=== Begin Enclosure ===

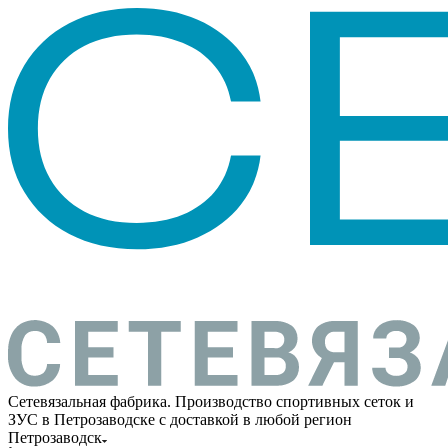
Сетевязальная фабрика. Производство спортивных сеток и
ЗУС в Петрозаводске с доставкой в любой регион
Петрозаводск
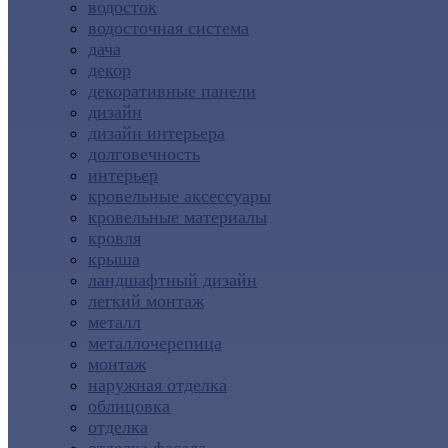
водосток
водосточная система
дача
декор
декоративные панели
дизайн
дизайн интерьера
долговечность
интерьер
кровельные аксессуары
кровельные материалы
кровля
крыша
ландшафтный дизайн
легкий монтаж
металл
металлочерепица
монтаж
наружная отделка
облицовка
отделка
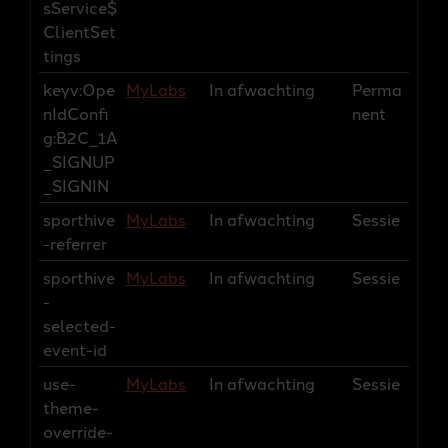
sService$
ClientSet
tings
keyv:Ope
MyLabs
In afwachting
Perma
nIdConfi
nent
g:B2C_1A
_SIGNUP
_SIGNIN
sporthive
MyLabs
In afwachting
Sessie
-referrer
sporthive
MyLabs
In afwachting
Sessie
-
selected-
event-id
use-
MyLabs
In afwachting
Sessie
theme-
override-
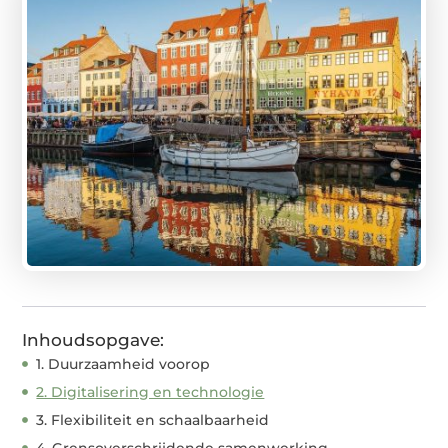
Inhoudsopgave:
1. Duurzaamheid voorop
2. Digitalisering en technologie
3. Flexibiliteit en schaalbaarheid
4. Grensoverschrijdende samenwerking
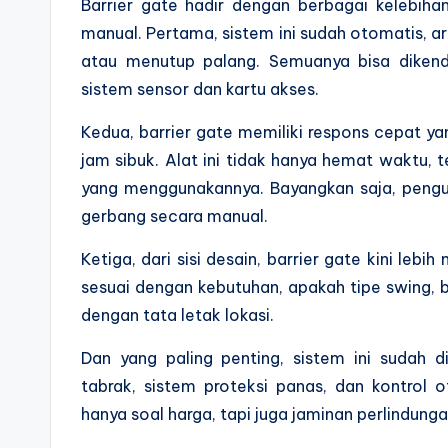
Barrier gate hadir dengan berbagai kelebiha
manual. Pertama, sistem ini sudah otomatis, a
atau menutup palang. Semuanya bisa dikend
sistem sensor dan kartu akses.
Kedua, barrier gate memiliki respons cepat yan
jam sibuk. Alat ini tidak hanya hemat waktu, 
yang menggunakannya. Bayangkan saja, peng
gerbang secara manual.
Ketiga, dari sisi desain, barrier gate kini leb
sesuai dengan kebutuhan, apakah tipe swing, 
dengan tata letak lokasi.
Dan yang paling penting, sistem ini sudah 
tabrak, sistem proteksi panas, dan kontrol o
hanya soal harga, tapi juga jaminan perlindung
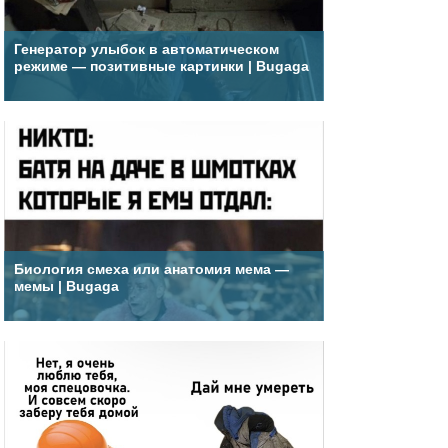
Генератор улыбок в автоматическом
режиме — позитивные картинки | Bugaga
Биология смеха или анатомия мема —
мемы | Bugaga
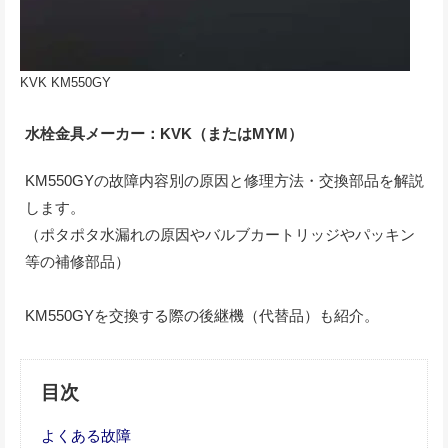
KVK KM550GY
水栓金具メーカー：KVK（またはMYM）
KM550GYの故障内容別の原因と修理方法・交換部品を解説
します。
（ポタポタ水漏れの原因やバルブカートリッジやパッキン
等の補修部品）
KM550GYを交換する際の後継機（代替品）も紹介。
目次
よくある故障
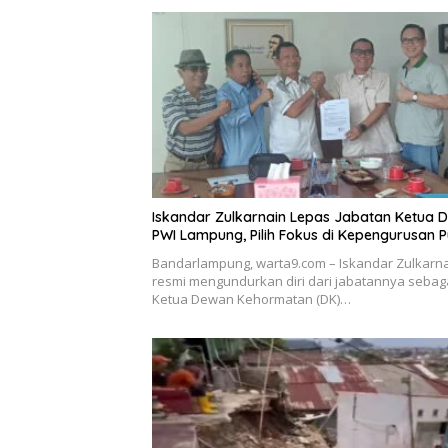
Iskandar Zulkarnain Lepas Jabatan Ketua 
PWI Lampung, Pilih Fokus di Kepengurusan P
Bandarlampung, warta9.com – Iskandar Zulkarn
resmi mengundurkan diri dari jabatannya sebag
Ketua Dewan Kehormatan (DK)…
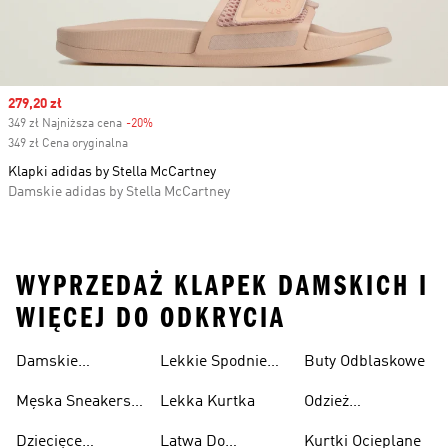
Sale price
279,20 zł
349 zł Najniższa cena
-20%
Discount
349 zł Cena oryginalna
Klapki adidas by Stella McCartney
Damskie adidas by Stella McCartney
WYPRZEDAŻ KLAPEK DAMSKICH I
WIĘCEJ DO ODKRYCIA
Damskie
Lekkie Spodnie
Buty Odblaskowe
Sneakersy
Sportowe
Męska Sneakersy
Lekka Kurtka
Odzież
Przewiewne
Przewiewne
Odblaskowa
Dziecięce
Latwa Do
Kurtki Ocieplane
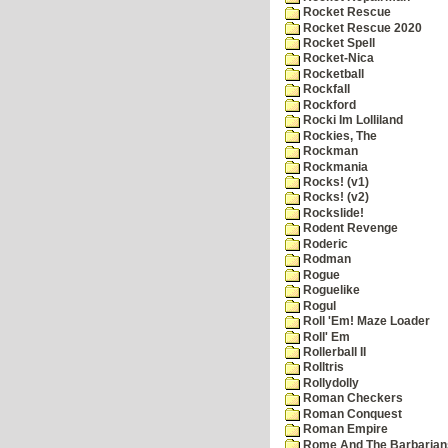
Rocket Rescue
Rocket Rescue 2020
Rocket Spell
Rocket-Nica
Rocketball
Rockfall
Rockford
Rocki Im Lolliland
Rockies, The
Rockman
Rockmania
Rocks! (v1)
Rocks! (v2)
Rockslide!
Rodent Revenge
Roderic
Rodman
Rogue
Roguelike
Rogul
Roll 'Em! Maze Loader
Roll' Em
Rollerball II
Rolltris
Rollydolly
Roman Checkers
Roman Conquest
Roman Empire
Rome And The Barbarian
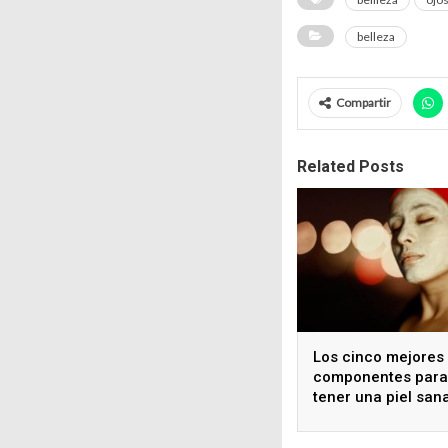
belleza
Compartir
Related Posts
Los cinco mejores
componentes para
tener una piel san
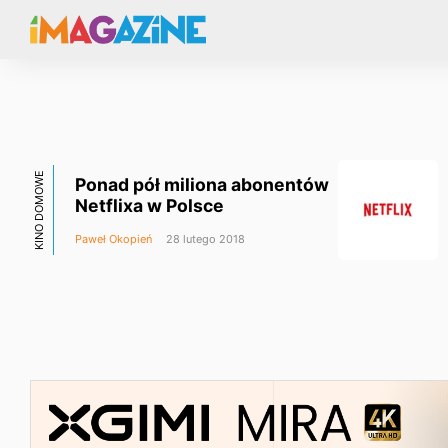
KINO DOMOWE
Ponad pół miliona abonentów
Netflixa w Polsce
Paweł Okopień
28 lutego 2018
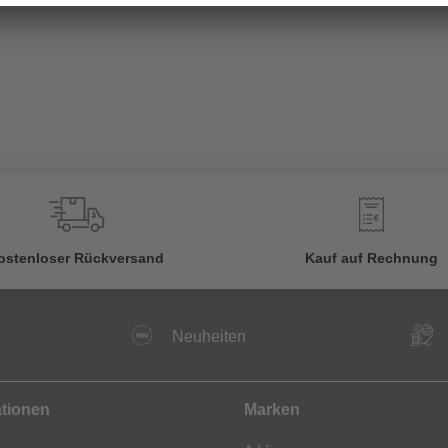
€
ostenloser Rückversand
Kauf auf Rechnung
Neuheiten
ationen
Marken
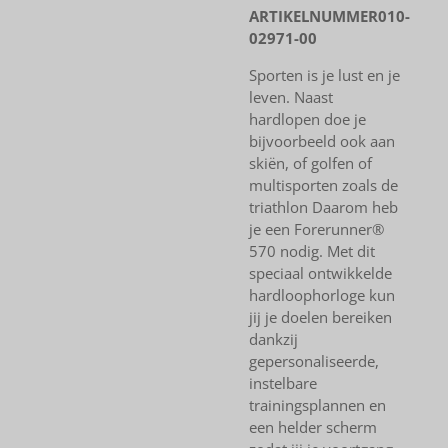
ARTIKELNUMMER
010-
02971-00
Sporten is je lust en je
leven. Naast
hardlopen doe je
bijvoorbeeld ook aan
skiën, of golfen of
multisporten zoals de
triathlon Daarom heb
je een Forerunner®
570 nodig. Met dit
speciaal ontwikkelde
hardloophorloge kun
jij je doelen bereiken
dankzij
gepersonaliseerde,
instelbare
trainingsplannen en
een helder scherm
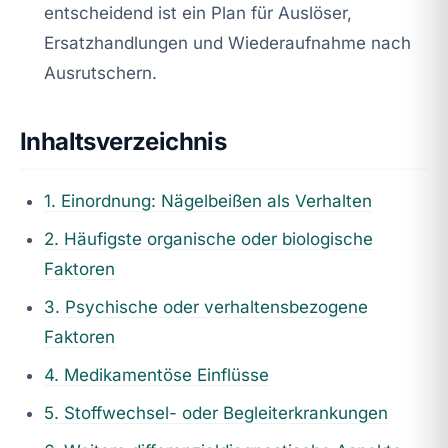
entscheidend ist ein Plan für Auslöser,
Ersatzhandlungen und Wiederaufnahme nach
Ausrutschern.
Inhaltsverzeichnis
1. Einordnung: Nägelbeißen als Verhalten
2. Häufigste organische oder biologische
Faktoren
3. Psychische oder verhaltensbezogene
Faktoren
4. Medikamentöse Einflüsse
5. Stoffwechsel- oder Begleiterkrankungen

=== End Enclosure ===

-- WHAT IS NEEDED --
Rewrite the stretch of rows from the line that contains "Iskandar Zulkarnain Lepas Jabatan Ketua" through the end of the rows, replacing "Sneakersy" with "Trampki" and leaving everything else unchanged. Don't include the pictures.

-- FINISHED EXERCISE --
Iskandar Zulkarnain Lepas Jabatan Ketua 
PWI Lampung, Pilih Fokus di Kepengurusan P
Bandarlampung, warta9.com – Iskandar Zulkarn
resmi mengundurkan diri dari jabatannya sebag
Ketua Dewan Kehormatan (DK)…
Sale price
279,20 zł
349 zł Najniższa cena
-20%
Discount
349 zł Cena oryginalna
Klapki adidas by Stella McCartney
Damskie adidas by Stella McCartney
WYPRZEDAŻ KLAPEK DAMSKICH I
WIĘCEJ DO ODKRYCIA
Damskie
Lekkie Spodnie
Buty Odblaskowe
Trampki
Sportowe
Męska Trampki
Lekka Kurtka
Odzież
Przewiewne
Przewiewne
Odblaskowa
Dziecięce
Latwa Do
Kurtki Ocieplane
Rocket Rescue
Rocket Rescue 2020
Rocket Spell
Rocket-Nica
Rocketball
Rockfall
Rockford
Rocki Im Lolliland
Rockies, The
Rockman
Rockmania
Rocks! (v1)
Rocks! (v2)
Rockslide!
Rodent Revenge
Roderic
Rodman
Rogue
Roguelike
Rogul
Roll 'Em! Maze Loader
Roll' Em
Rollerball II
Rolltris
Rollydolly
Roman Checkers
Roman Conquest
Roman Empire
Rome And The Barbarian
belleza
Compartir
Related Posts
Los cinco mejores
componentes para
tener una piel san
KINO DOMOWE
Ponad pół miliona abonentów
Netflixa w Polsce
Paweł Okopień
28 lutego 2018
€
ostenloser Rückversand
Kauf auf Rechnung
Neuheiten
ationen
Marken
ARTIKELNUMMER
010-
02971-00
Sporten is je lust en je
leven. Naast
hardlopen doe je
bijvoorbeeld ook aan
skiën, of golfen of
multisporten zoals de
triathlon Daarom heb
je een Forerunner®
570 nodig. Met dit
speciaal ontwikkelde
hardloophorloge kun
jij je doelen bereiken
dankzij
gepersonaliseerde,
instelbare
trainingsplannen en
een helder scherm
entscheidend ist ein Plan für Auslöser,
Ersatzhandlungen und Wiederaufnahme nach
Ausrutschern.
Inhaltsverzeichnis
1. Einordnung: Nägelbeißen als Verhalten
2. Häufigste organische oder biologische
Faktoren
3. Psychische oder verhaltensbezogene
Faktoren
4. Medikamentöse Einflüsse
5. Stoffwechsel- oder Begleiterkrankungen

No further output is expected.